Some Final June 8 Thoughts

I've had a fair amount of correspondence about June 8 the last couple of days. I appreciated hearing from Mike Morgan, the current chief meteorologist at KFOR TV (formerly WKY TV) and many others. I didn't know he was still using the same radar (pictured below) in 1993 that I was using in 1974. It doesn't surprise me. The Enterprise WR 100-5 was the finest radar (I've used seven on a daily basis) I've ever used. And, while it was not Doppler, it was meteorologically superior to anything out there today.

Lee Elder wrote this:
Prior to June 8, 1974, in the vast major of circumstances, a genuine weather crisis - like a tornado warning - was handled by the news anchor. Weather was something frivolous or "light" and
weathercasters were neither qualified nor had sufficient gravitas. June 8th was the day television weather grew up.
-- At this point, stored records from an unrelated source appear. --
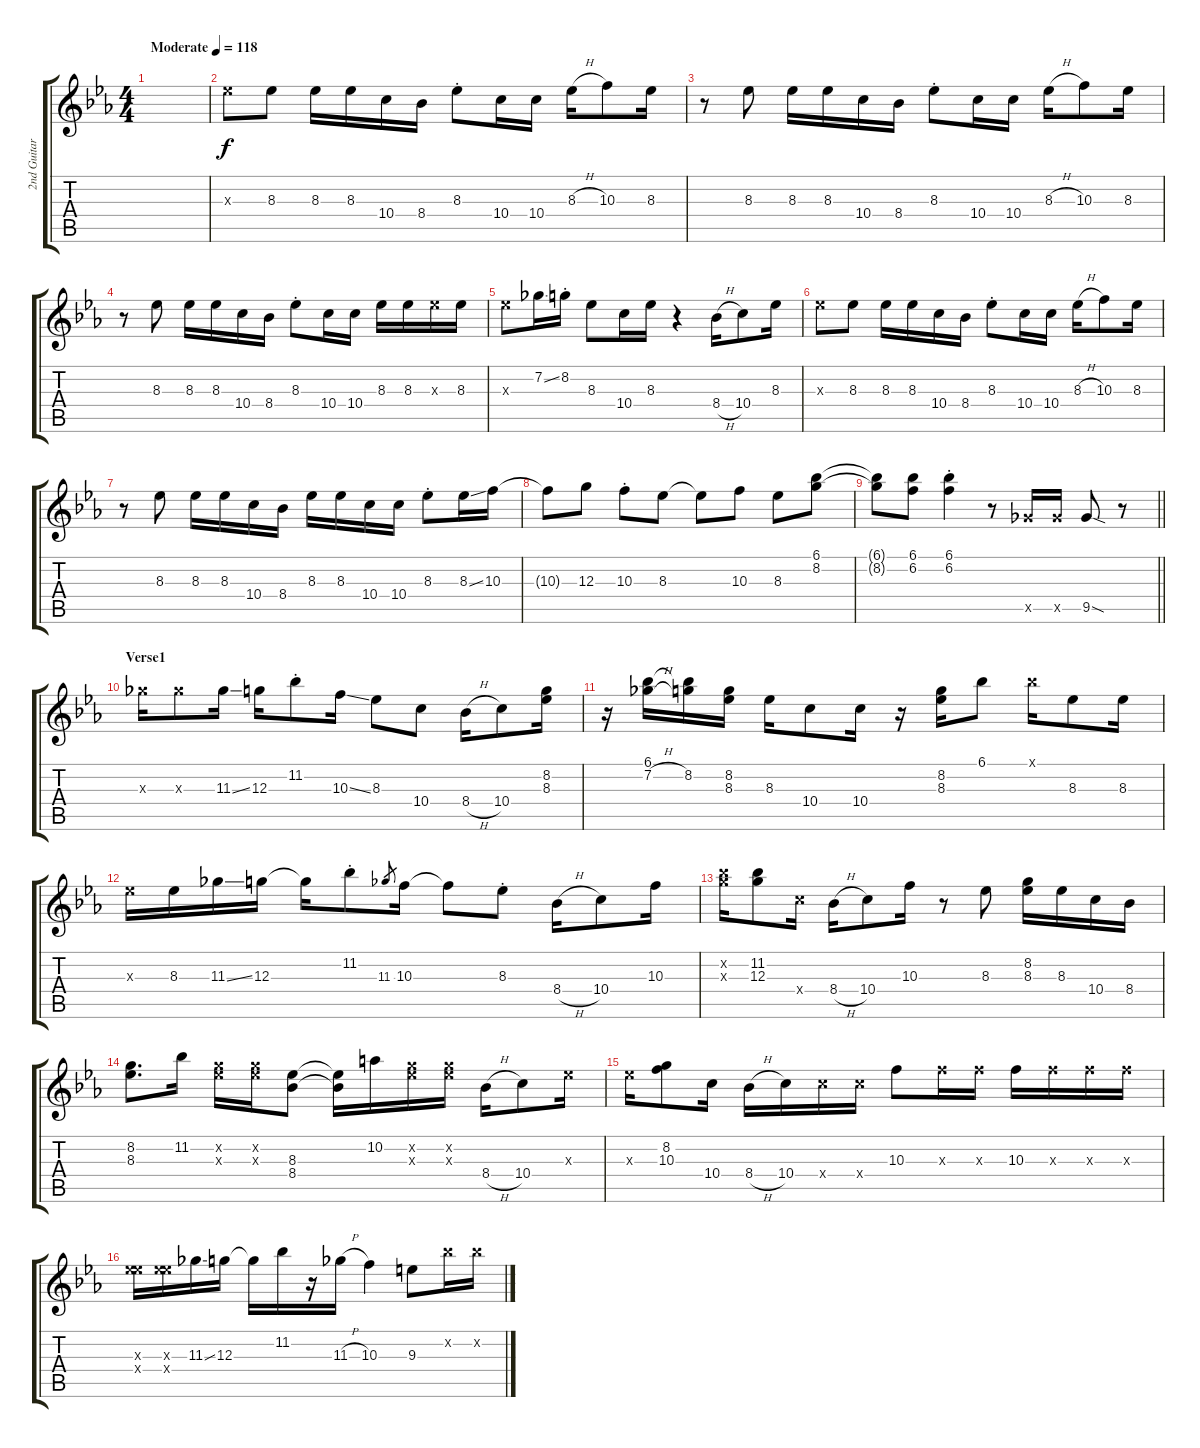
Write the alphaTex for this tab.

\track ("2nd Guitar" "2nd Guitar") {instrument electricguitarclean}
\staff {score tabs}
\tuning (E4 B3 G3 D3 A2 E2) {hide}
\ts (4 4)
\tempo (118 "Moderate")
\clef g2
\ks eb
|
8.3{x}.8 8.3.8 8.3.16 8.3.16 10.4.16 8.4.16 8.3{st}.8 10.4.16 10.4.16 8.3{h}.16 10.3.8 8.3.16 |
r.8 8.3.8 8.3.16 8.3.16 10.4.16 8.4.16 8.3{st}.8 10.4.16 10.4.16 8.3{h}.16 10.3.8 8.3.16 |
r.8 8.3.8 8.3.16 8.3.16 10.4.16 8.4.16 8.3{st}.8 10.4.16 10.4.16 8.3.16 8.3.16 8.3{x}.16 8.3.16 |
8.3{x}.8 7.2{ss}.16 8.2{st}.16 8.3.8 10.4.16 8.3.16 r.4 8.4{h}.16 10.4.8 8.3.16 |
8.3{x}.8 8.3.8 8.3.16 8.3.16 10.4.16 8.4.16 8.3{st}.8 10.4.16 10.4.16 8.3{h}.16 10.3.8 8.3.16 |
r.8 8.3.8 8.3.16 8.3.16 10.4.16 8.4.16 8.3.16 8.3.16 10.4.16 10.4.16 8.3{st}.8 8.3{ss}.16 10.3.16 |
10.3{t}.8 12.3.8 10.3{st}.8 8.3.8 8.3{t}.8 10.3.8 8.3.8 (6.1 8.2).8 |
\barLineRight lightlight
(6.1{t} 8.2{t}).8 (6.1 6.2).8 (6.1{st} 6.2{st}).4 r.8 9.5{x}.16 9.5{x}.16 9.5{sod}.8 r.8 |
\section ("" "Verse1")
11.3{x}.16 11.3{x}.8 11.3{ss}.16 12.3.16 11.2{st}.8 10.3{ss}.16 8.3.8 10.4.8 8.4{h}.16 10.4.8 (8.2 8.3).16 |
r.16 (6.1 7.2{h}).16 (6.1{t} 8.2).16 (8.2 8.3).16 8.3.16 10.4.8 10.4.16 r.16 (8.2 8.3).16 6.1.8 6.1{x}.16 8.3.8 8.3.16 |
8.3{x}.16 8.3.16 11.3{ss}.16 12.3.16 12.3{t}.16 11.2{st}.8 11.3.8{gr} 10.3.16 10.3{t}.8 8.3{st}.8 8.4{h}.16 10.4.8 10.3.16 |
(11.2{x} 12.3{x}).16 (11.2 12.3).8 10.4{x}.16 8.4{h}.16 10.4.8 10.3.16 r.8 8.3.8 (8.2 8.3).16 8.3.16 10.4.16 8.4.16 |
(8.2 8.3).8{d} 11.2.16 (8.2{x} 8.3{x}).16 (8.2{x} 8.3{x}).16 (8.3 8.4).8 (8.3{t} 8.4{t}).16 10.2.16 (8.2{x} 8.3{x}).16 (8.2{x} 8.3{x}).16 8.4{h}.16 10.4.8 8.3{x}.16 |
8.3{x}.16 (8.2 10.3).8 10.4.16 8.4{h}.16 10.4.16 10.4{x}.16 10.4{x}.16 10.3.8 10.3{x}.16 10.3{x}.16 10.3.16 10.3{x}.16 10.3{x}.16 10.3{x}.16 |
(8.3{x} 13.4{x}).16 (8.3{x} 13.4{x}).16 11.3{ss}.16 12.3.16 12.3{t}.16 11.2.16 r.16 11.3{h}.16 10.3.4 9.3.8 11.2{x}.16 11.2{x}.16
A comment about Warnings: The True Story of How Science Tamed the Weather
Thank you, Amanda.

Steve Amburn came up from Tulsa and we spent the entire day reminiscing. As Warnings readers know, he was at the Oklahoma City office of the National Weather Service, which was struck by the tornado. They had to abandon the office for a short time because of damage from the first of the four tornadoes that struck OKC. We had an absolutely wonderful time. Thanks, Steve.